— ACTIVITY —
Using the entries below, quote exactly the span of lines that begins with the line containing "thumb tip: (148, 164)" and ends with the final line.

Collected data:
****************

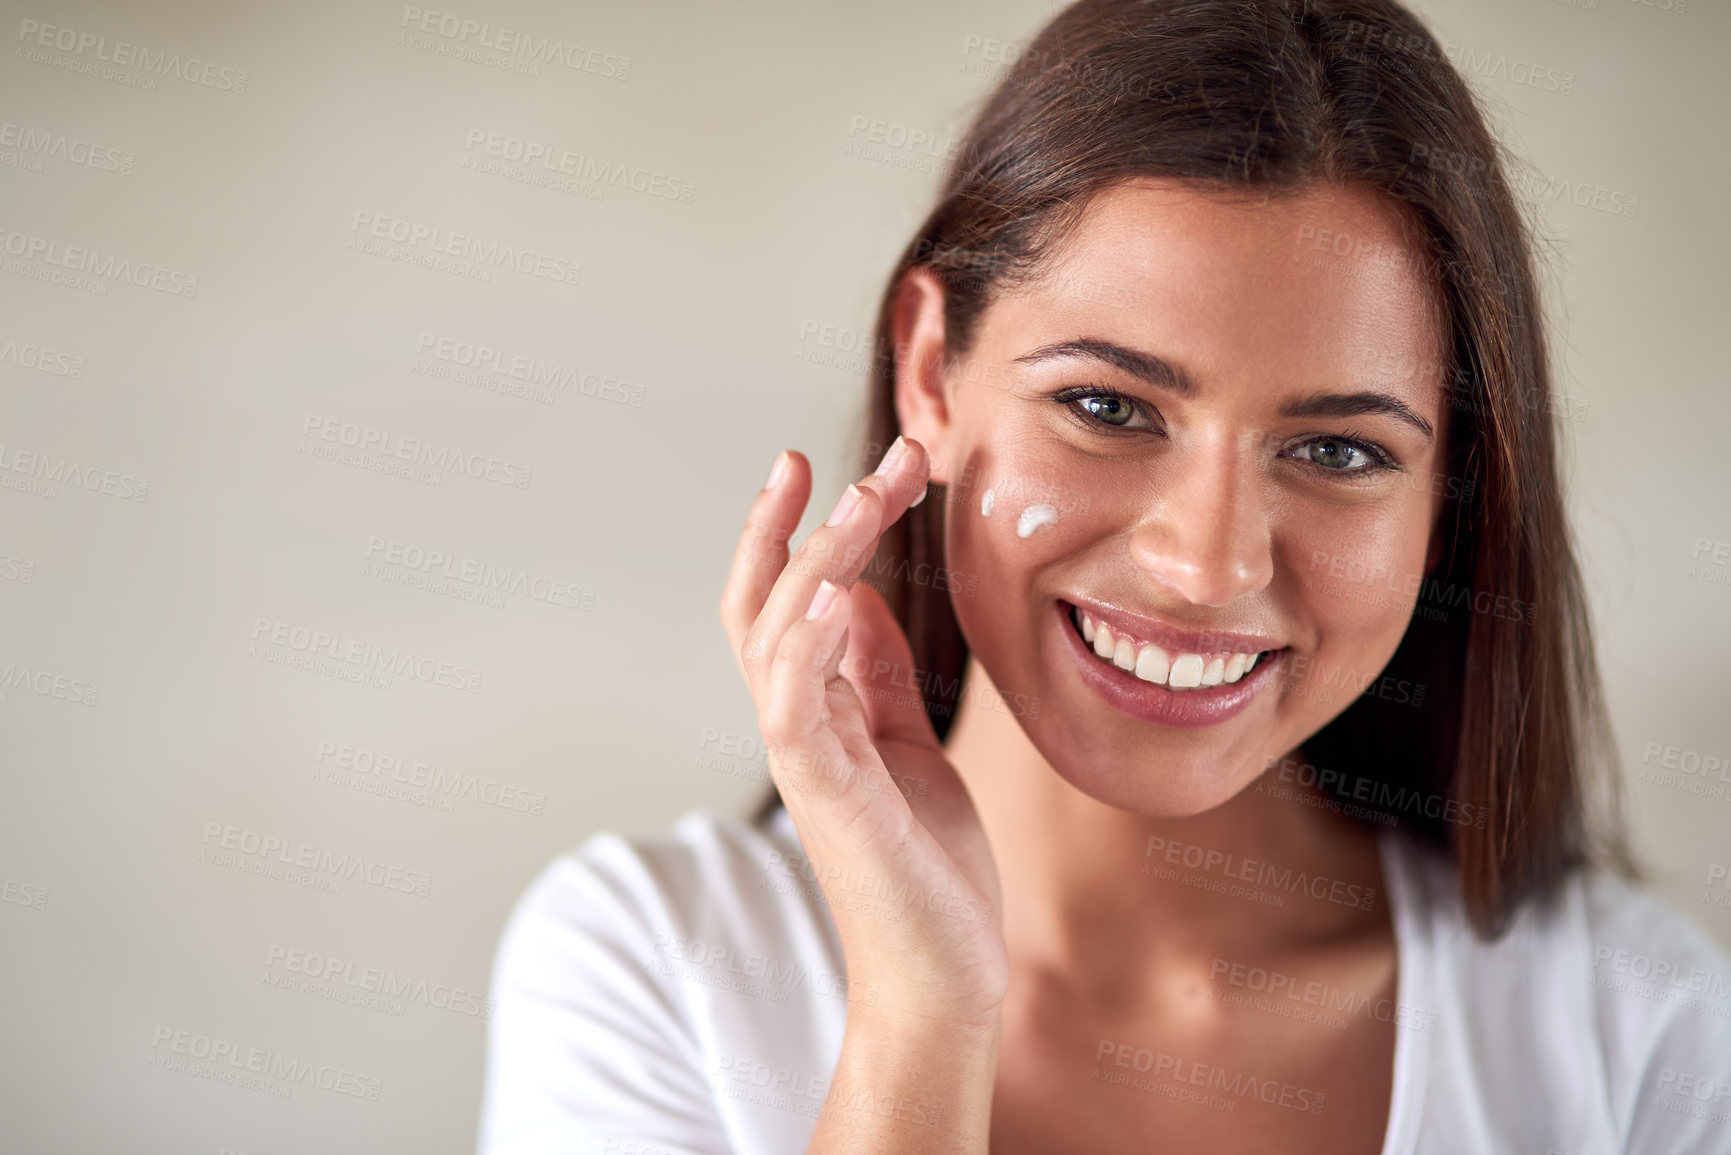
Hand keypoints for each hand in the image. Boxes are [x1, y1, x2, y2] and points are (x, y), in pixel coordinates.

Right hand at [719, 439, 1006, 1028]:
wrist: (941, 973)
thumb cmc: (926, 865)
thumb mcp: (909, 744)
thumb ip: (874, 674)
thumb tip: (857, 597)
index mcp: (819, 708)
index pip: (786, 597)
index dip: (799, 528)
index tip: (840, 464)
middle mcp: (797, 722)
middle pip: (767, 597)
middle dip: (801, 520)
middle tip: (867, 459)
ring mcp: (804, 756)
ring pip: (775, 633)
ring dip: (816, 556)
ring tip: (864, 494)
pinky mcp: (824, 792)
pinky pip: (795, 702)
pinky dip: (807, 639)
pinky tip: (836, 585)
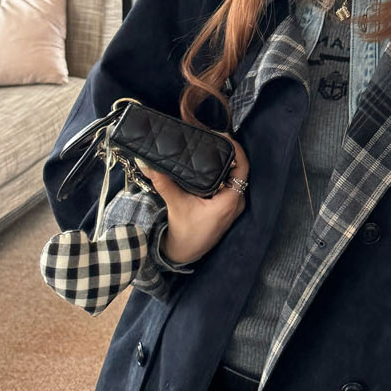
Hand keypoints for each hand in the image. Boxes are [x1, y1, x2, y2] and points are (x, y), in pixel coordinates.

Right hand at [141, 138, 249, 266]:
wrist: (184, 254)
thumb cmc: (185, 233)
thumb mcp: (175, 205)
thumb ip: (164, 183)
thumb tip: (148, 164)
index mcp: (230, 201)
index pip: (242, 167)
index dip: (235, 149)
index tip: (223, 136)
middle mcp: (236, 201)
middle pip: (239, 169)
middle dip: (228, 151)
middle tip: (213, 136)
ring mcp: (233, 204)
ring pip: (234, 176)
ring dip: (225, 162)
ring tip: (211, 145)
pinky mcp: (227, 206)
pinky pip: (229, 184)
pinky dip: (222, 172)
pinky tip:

****************

— TASK OUTPUT —
thumb tip: (148, 164)
index mcp: (230, 201)
index pip: (242, 167)
index dip: (235, 149)
index tip: (223, 136)
middle mcp: (236, 201)
middle pip: (239, 169)
middle dip: (228, 151)
middle tip: (213, 136)
ring mcp: (233, 204)
ring pip: (234, 176)
ring dip: (225, 162)
ring tip: (211, 145)
pinky mcp: (227, 206)
pinky pip: (229, 184)
pinky dip: (222, 172)
pinky tip:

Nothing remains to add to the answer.